TEXT PROVIDED
To increase the expanded memory by 8-bits would require one additional very fast ram chip and small change while loading maps.

C · « **Reply #29 on:** December 14, 2015, 08:40:12 am »

Reading some of your thoughts in Z80 Memory, some of the problems are not easy to fix.

While a user program is running on a Z80 the user program has access to all it knows about or can find out. Easy for a user program wrong.

The 68000 that was designed with multi-users, multi-tasking & many 68000's on a buss could still get in trouble that the processor could not work around. The cure was to have a second 68000 fix the problem. The 68010 fixed the need for a second processor fix and added the capability to run virtual 68010s.
You might want to think of two z80's, one for the user and second for the system.

There was an operating system called TurboDos that could run most CP/M programs. Unlike Digital Research's MP/M that tried to put many users on one Z80, TurboDos gave each user a Z80. Their could be many Z80s on a buss and/or networked to more. The simplest user Z80 was a Z80 card with memory that plugged into a system buss. Most added a simple interface to improve communications with other Z80s. Another Z80 on the system buss would load the initial program into ram and then release the Z80 Reset. The manuals and software are on the net. The bios interface is described in the manual. It is a very simple and powerful.

Remember that hardware designs you find on net are around the Z80A or Z80B( 6Mhz) and will need to be adjusted as Z80 clock speed is increased. Logic timing becomes very important. Good practice is to buffer signals going off board. The Address buss & data buss would each have two buffers adding a time delay. Consider the time needed for a memory read of memory on a second board

grumpydoc · « **Reply #30 on:** December 14, 2015, 09:45:36 am »

TASK LIST
[A] List every processor model named in the forum thread on Z80 memory.
[B] In the forum thread on Z80 memory, what did TurboDos give each user?

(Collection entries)
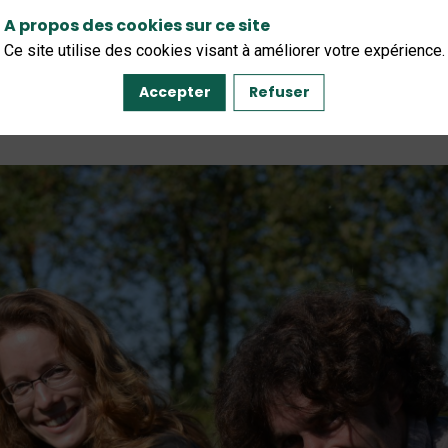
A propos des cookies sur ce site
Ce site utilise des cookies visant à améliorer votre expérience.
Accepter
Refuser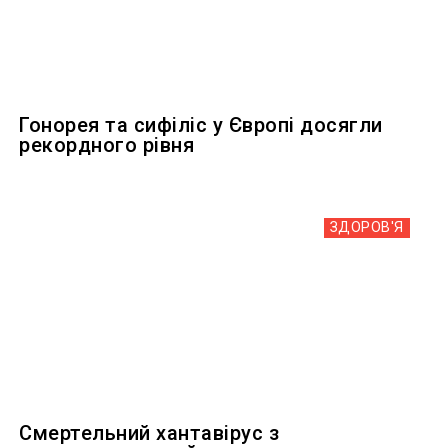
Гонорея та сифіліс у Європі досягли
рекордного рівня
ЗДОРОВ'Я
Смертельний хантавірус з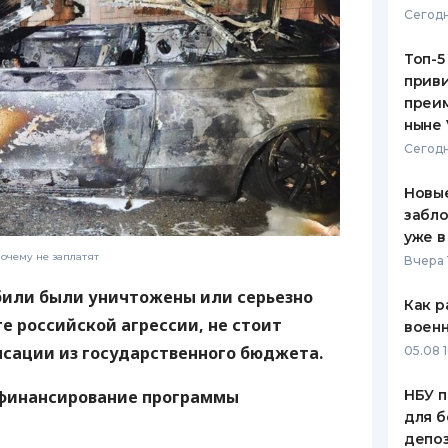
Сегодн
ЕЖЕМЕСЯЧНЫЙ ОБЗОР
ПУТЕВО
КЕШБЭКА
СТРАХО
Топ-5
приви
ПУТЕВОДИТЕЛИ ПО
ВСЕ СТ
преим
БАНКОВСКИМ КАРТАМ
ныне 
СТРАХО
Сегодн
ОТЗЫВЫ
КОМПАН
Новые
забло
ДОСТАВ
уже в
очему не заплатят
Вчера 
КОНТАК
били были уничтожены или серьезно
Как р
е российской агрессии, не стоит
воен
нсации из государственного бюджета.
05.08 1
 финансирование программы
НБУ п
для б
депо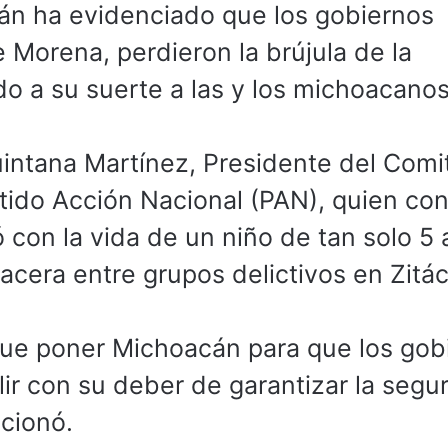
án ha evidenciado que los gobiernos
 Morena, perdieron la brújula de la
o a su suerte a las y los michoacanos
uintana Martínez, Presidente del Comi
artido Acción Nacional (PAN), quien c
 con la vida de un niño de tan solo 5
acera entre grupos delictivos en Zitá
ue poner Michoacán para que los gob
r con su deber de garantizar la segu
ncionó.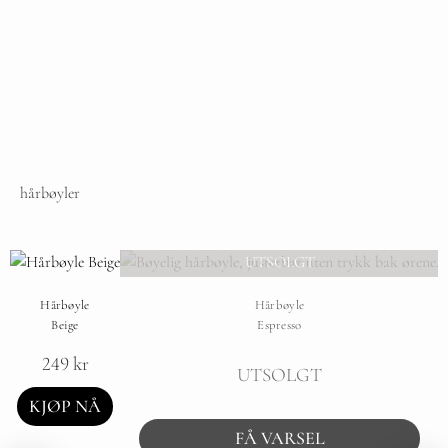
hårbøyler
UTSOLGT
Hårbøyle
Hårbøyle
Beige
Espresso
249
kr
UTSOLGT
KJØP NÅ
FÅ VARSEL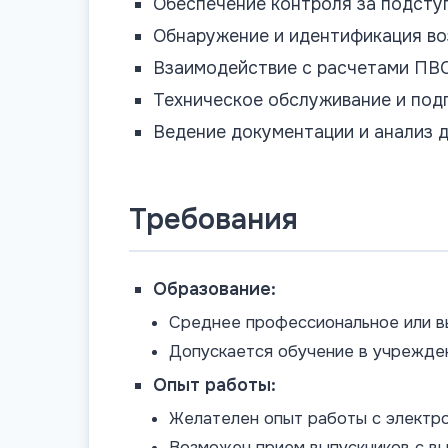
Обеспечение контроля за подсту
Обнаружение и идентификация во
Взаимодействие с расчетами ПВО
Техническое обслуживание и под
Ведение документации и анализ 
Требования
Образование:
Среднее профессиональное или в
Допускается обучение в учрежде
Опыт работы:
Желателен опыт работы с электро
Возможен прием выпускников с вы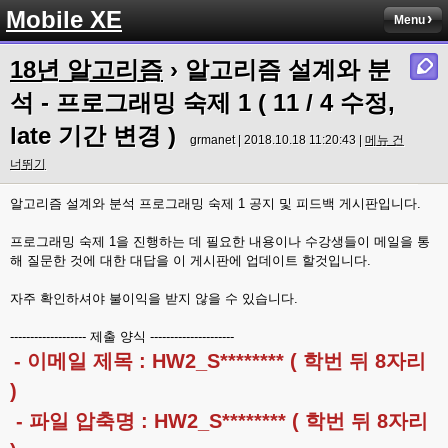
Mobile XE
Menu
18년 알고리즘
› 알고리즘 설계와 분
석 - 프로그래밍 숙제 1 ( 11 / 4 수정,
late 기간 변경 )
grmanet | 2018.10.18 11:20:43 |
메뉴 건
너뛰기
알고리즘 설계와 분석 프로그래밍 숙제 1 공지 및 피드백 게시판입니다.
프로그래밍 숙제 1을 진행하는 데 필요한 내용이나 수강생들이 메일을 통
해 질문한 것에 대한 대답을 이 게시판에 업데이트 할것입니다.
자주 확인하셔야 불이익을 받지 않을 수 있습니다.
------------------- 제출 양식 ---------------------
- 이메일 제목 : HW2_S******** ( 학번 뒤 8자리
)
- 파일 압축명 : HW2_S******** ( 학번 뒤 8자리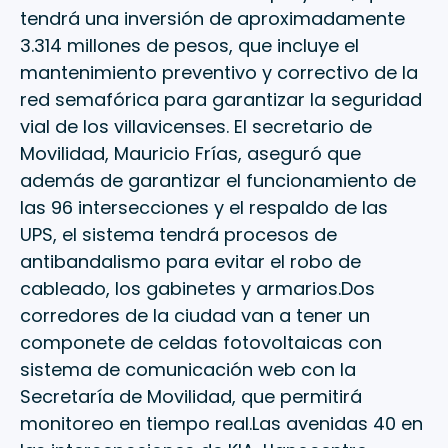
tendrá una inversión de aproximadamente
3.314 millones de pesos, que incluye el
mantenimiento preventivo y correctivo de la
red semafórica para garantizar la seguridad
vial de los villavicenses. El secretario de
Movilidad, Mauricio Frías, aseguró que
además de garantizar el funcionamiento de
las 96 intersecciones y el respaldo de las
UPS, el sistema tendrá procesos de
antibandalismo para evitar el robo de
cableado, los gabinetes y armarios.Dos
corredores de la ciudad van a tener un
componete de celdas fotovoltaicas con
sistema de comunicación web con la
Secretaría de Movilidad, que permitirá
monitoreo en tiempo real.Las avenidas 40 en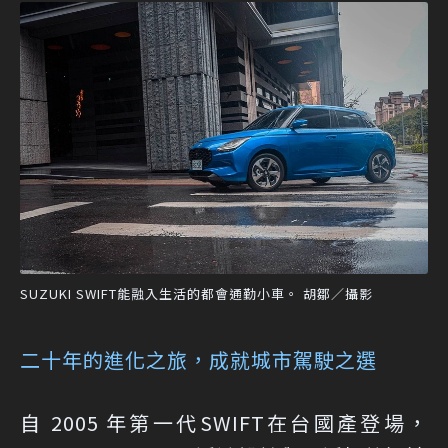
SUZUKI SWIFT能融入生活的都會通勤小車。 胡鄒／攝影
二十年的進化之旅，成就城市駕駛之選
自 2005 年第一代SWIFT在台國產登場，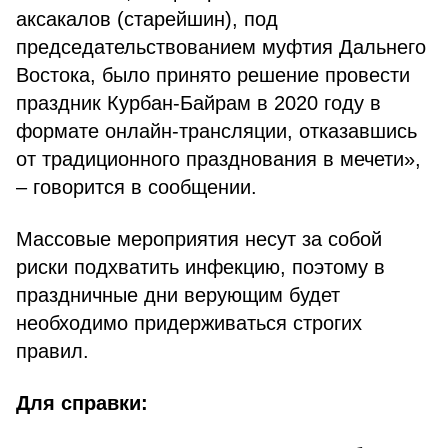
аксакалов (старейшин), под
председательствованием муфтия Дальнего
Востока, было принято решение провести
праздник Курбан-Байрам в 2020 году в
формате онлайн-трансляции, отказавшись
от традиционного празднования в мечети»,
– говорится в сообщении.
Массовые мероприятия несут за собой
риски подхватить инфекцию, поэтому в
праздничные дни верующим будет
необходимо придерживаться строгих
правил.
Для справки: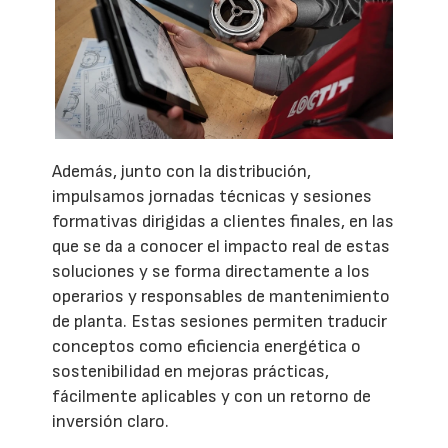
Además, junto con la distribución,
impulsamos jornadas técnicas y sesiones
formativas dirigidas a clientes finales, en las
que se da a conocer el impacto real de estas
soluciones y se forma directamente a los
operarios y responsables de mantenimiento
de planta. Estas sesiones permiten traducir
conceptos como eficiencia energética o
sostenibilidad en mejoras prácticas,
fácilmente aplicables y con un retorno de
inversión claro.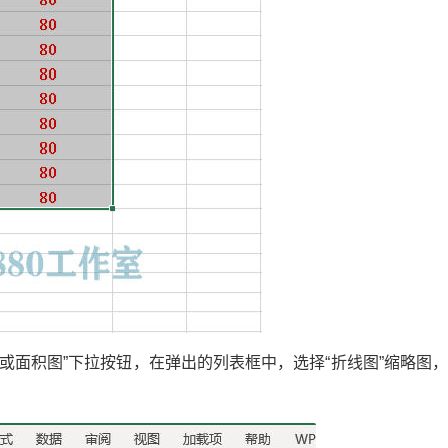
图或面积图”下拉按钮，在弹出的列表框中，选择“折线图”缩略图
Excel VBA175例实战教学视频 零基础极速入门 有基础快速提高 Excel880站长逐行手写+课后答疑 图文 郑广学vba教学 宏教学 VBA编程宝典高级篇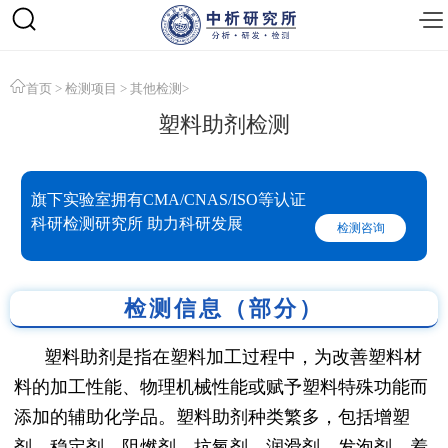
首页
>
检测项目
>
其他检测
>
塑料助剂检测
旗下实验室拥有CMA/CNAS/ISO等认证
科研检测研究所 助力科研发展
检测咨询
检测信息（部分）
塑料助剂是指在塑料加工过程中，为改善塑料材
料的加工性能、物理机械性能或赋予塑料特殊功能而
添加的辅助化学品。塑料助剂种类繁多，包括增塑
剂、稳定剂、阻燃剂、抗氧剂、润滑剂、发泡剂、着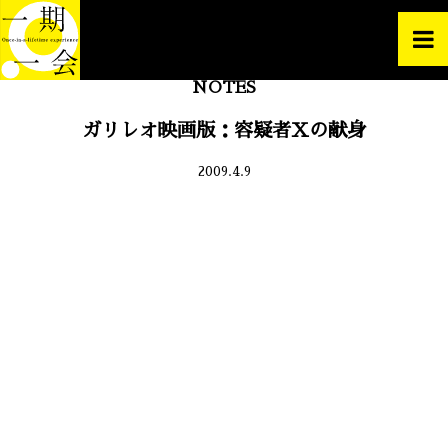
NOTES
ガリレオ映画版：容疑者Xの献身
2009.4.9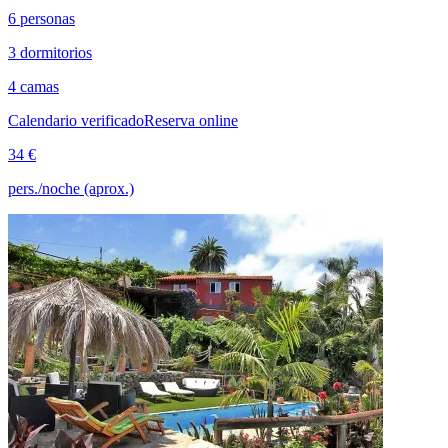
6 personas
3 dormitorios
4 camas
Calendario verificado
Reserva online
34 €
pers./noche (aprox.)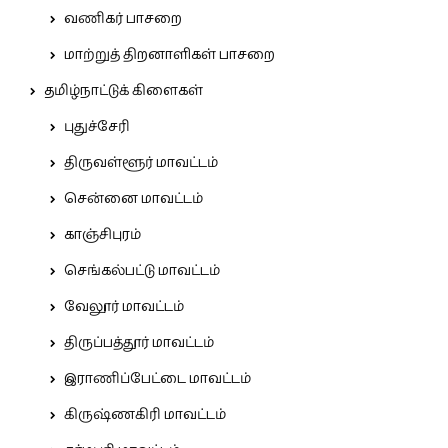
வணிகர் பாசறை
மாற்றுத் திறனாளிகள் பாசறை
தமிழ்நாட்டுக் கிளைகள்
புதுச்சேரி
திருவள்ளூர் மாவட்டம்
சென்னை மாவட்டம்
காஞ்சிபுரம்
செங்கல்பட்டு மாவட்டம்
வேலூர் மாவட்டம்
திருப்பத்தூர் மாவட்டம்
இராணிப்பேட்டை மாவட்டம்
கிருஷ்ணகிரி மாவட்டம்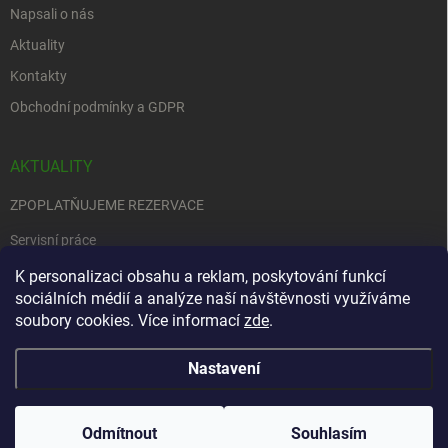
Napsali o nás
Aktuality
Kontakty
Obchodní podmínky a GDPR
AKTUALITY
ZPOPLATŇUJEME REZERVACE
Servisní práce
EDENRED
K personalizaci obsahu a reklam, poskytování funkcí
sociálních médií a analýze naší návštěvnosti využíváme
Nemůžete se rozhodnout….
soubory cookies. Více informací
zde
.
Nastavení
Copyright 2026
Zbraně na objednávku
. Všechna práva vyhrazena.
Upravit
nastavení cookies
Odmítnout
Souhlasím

OUTPUTS IN ORDER
[A] Z80, 68000, 68010, Z80A, Z80B

[B] TurboDos gave each user a Z80.